What makes the track so dope is that he doesn’t come across as preachy and corny, he just rides the beat with utter ease, while spitting his personal truths. The production on this track is really dope too, and the smooth melodic hook completely takes it through the roof. Gushes of lush strings abound, as waves of vocal harmony comes in to juxtapose Lafayette’s urgent and emotional verses.
Lafayette is at his sharpest, offering a nostalgic but refreshed taste of the current state of the genre. Among his contemporaries, he’s much closer to the ideal formula of beats, writing and delivery, which makes his music that much more effective.
Lafayette also has striking storytelling, which he wraps up inside its own identity. The production and emotional weight of his lyrics on “Pretty Girls”, push the track forward, and the grittiness in his voice adds immediacy.
The style of rap he represents on “Best Smoke”, full of vivid imagery, hasn’t had a prominent stage in popular music of late. As it’s been overtaken by all the emo-mumblers and auto-tuned squawkers. This track however, shows a man who is relentless in honing his craft, as he gets closer to that debut mixtape with each track.
Channeling the spirit of Nipsey Hussle, Lafayette spews the explicit narrative, holding nothing back: “She know I like it face down with her ass up.” With a spirited grit wrapping itself around Lafayette’s throaty delivery, an adrenaline-like energy courses through song.
Though he draws from classic hip-hop’s lyrical attacks, Lafayette still able to switch pace and capture what’s happening sonically in today’s contemporary rap.
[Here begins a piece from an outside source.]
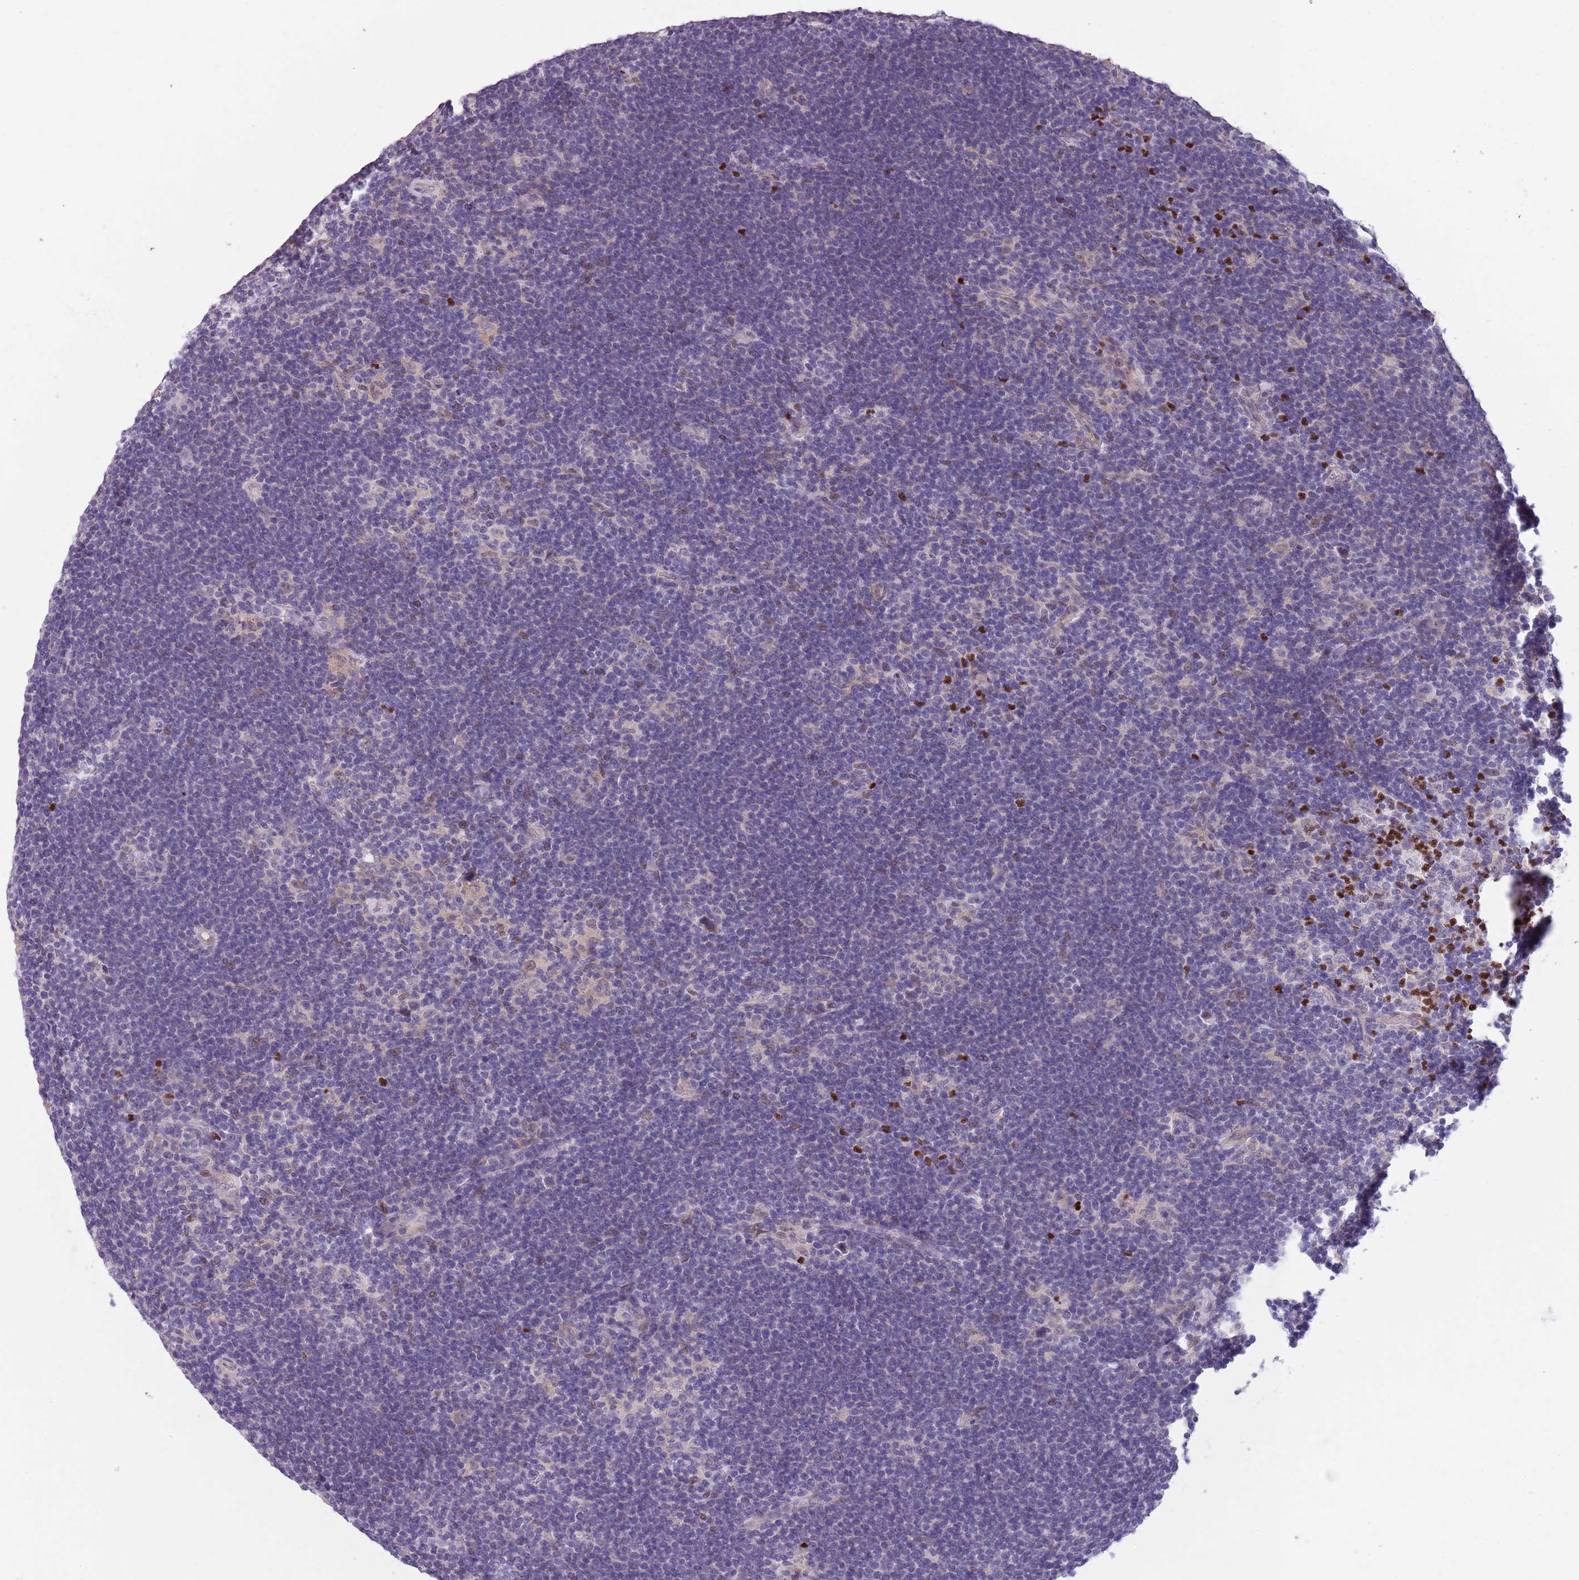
{"staining": {"intensity": "negative", "quantity": "none", "location": "none"}, "tissue": "lymphoma", "cell_type": "Tumor cells", "image_type": "cancer", "snomed": [{"axis": "morphology", "description": "Hodgkin's disease, NOS"}, {"axis": "topography", "description": "Lymph node"}], "caption": "Immunohistochemical staining of lymphoma displays no significant positivity in tumor cells.", "gene": "ADCY7", "patient": {"sex": "female", "age": 57}}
These songs represent a step forward for Lafayette as he works to be an important force in his own right. In this hip-hop era where much of the emphasis is put on the vibe of a record, his authenticity can cut through the trend.
Lafayette is one of the current artists who has bars and knows how to spit lyrical content better than most you will find nowadays. The reality is Lafayette is simply chasing his passions in his life. He raps for himself, and fans of the genre, not the DJ on the radio.